Saturday, November 27, 2021

Mafia

"It's like you have the mafia inside your head." Oddly enough that's not the first times I've heard that.

Sunday, November 21, 2021

It's me

 I feel it's al my fault. I went through all that, I dragged that all up, and I feel it was my fault. Sigh. Is it worth bringing up the trauma? Nope.

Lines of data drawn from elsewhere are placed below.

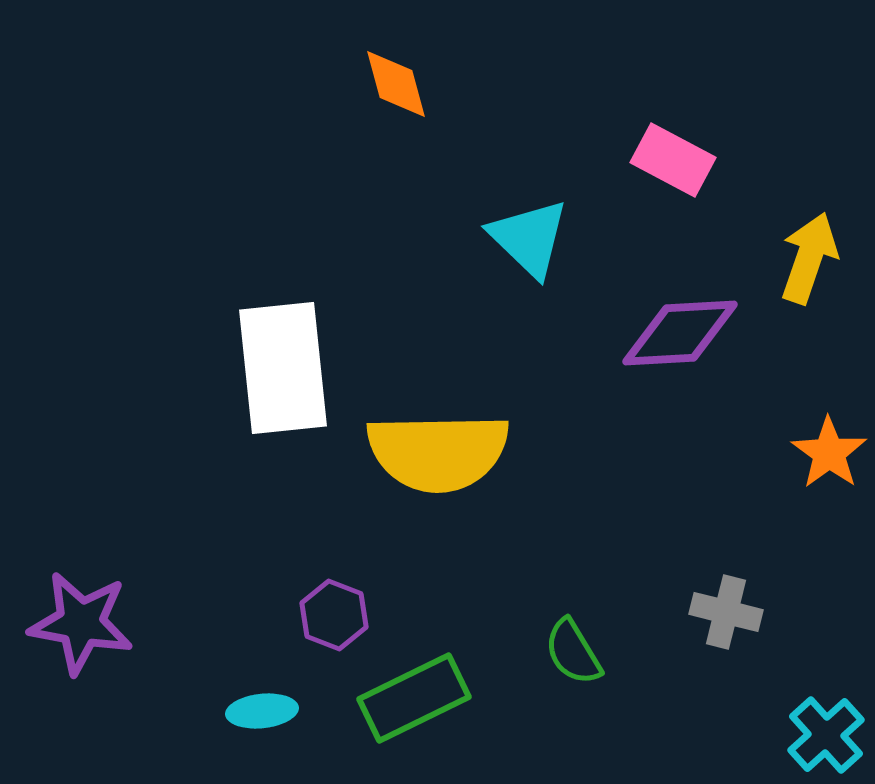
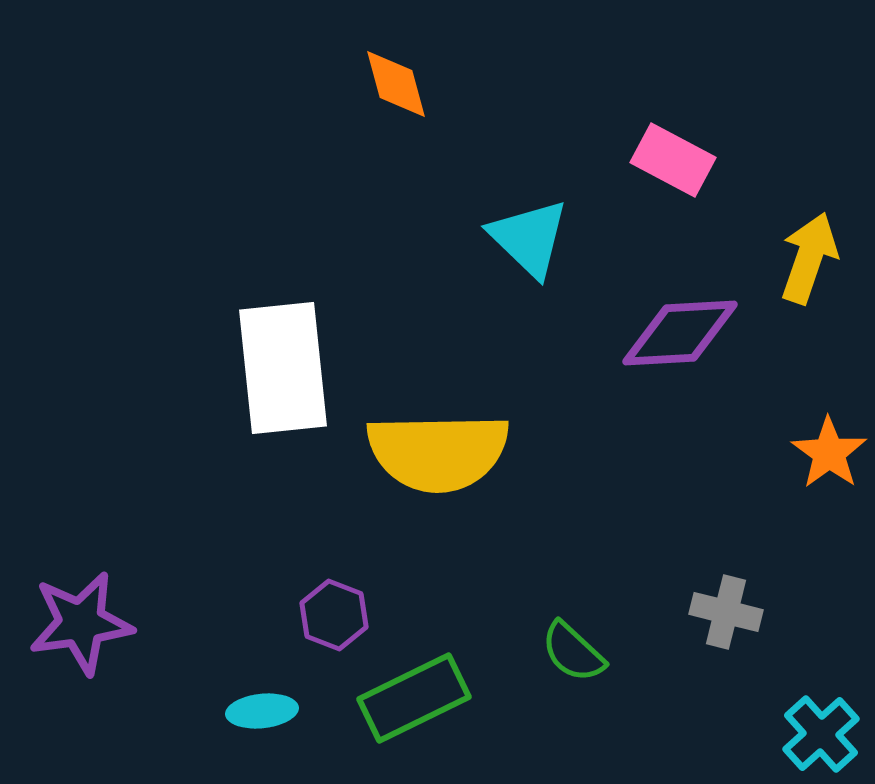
purple star: rotated 18 degrees counterclockwise
green semicircle: rotated 16 degrees counterclockwise
cyan cross: moved 5 px left, 1 px up
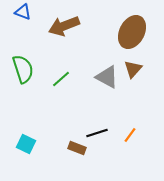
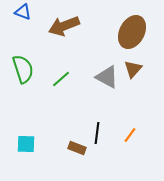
black line: rotated 65 degrees counterclockwise
cyan square: rotated 24 degrees counterclockwise
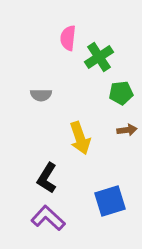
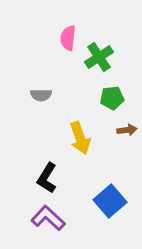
green pentagon: moved 9 px left, 5 px down
blue square: rotated 24 degrees counterclockwise
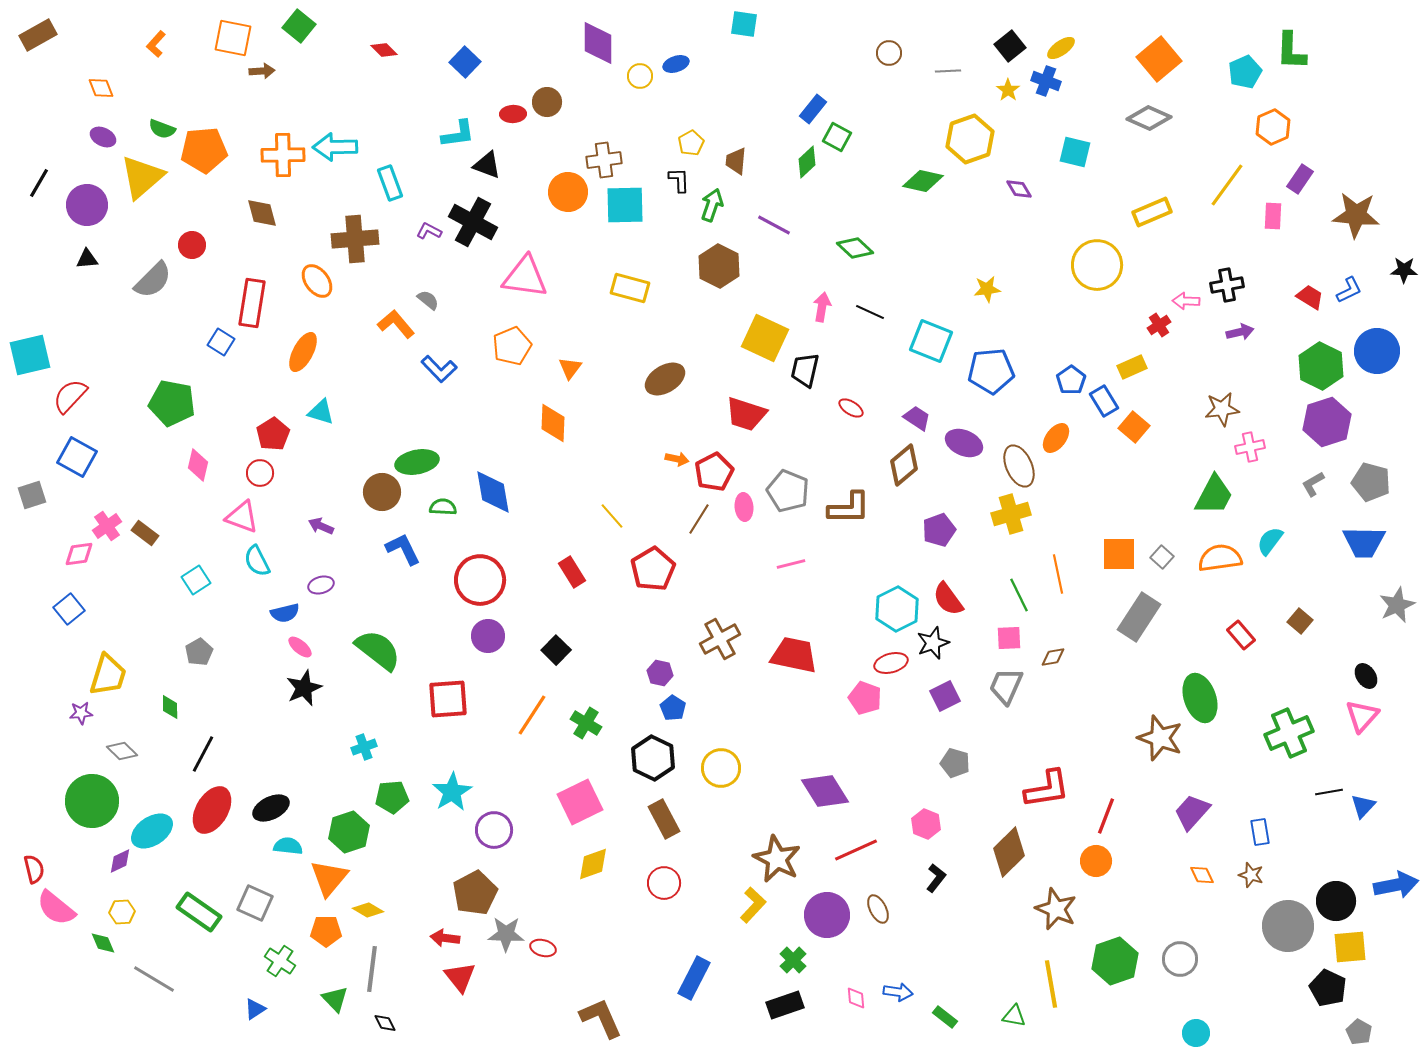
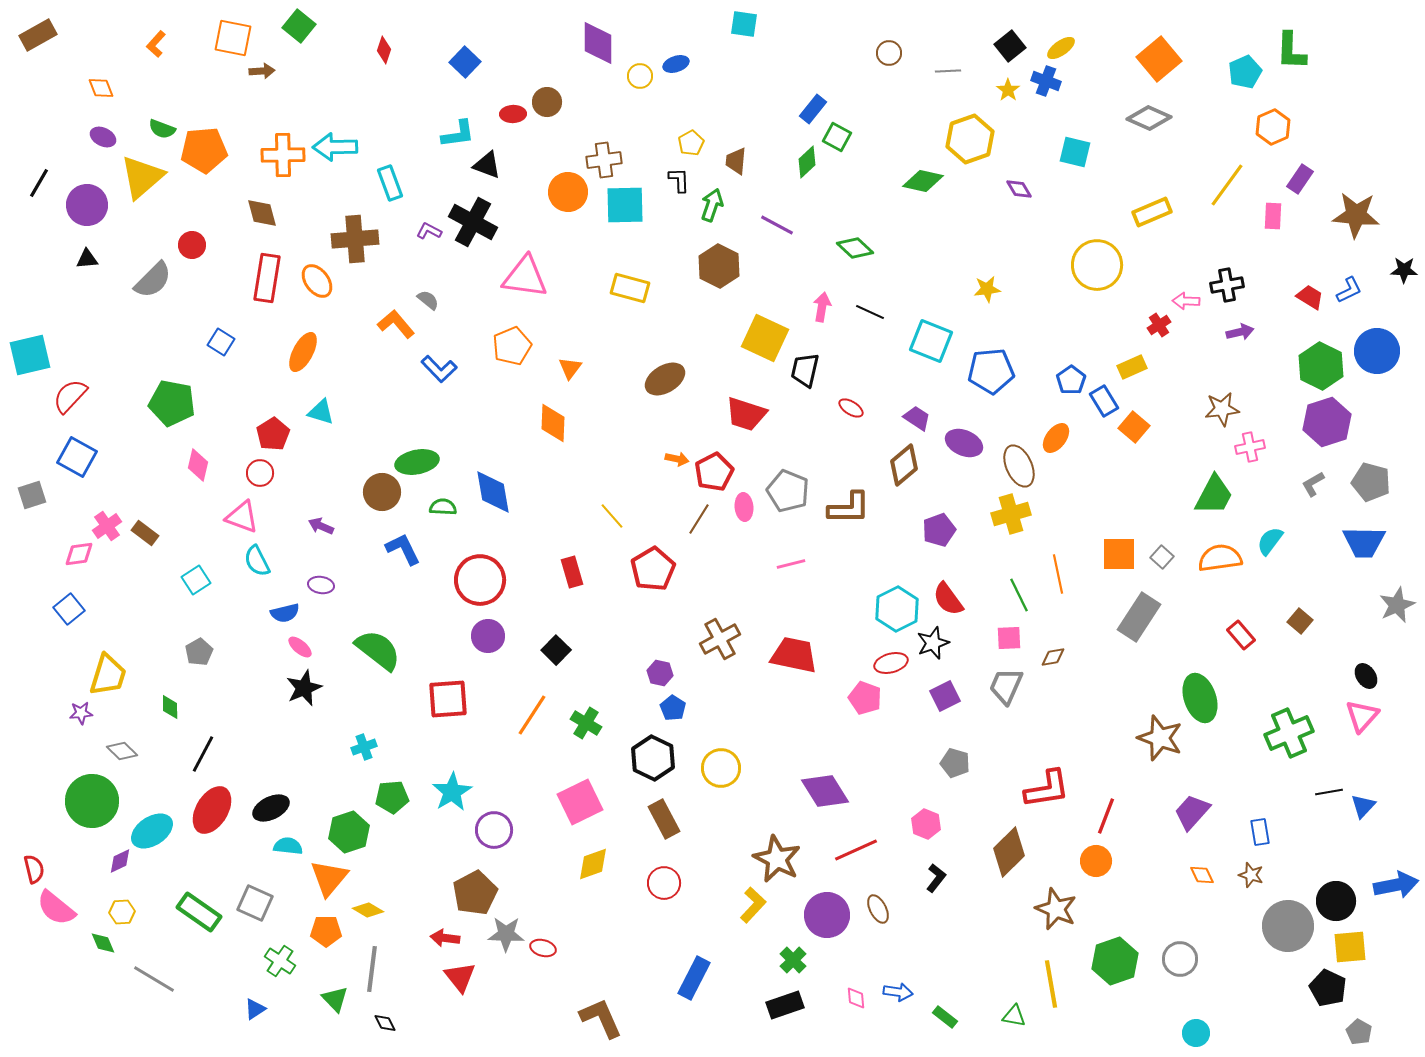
red diamond at (384, 50): rotated 64 degrees clockwise
purple line at (774, 225): moved 3 px right
red rectangle at (252, 303): moved 15 px right, 25 px up
red rectangle at (572, 572): rotated 16 degrees clockwise
purple ellipse at (321, 585): rotated 25 degrees clockwise
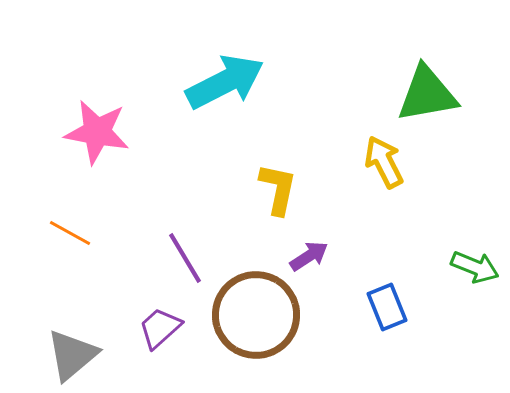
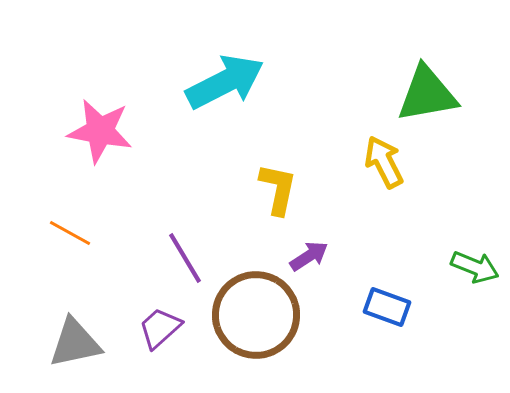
pink star: moved 3 px right, 1 px up
blue rectangle: rotated 48 degrees counterclockwise
gray triangle: moved 3 px right, 12 px up; rotated 28 degrees clockwise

Tuesday, November 09, 2021

Change

I think it's sad so many people live a life without self awareness and repeat the same patterns over and over and over and over. Stop. Be curious why the same things happen to you. And then look inside. What are you doing. to cause this pattern. Because it all isn't just the world around you. Take responsibility of your own actions.

Monday, November 08, 2021

Fat

I watch a fair amount of sitcoms. They are easy. Big Bang, Office, Friends, shows that are old favourites and don't increase anxiety. But the thing they all have in common....fat people aren't attractive. Fat people are gross and to be laughed at. So, I'm fat. I guess they're right.

Sunday, November 07, 2021

Disgust

At the route of my complex PTSD is disgust. I am disgusting. So how do you change that narrative? I don't know.

3 more months of dbt. 6 more weeks of group.

My cousin died at 50.

Have a really learned anything?

Time to submit my complaint and regain a little self respect.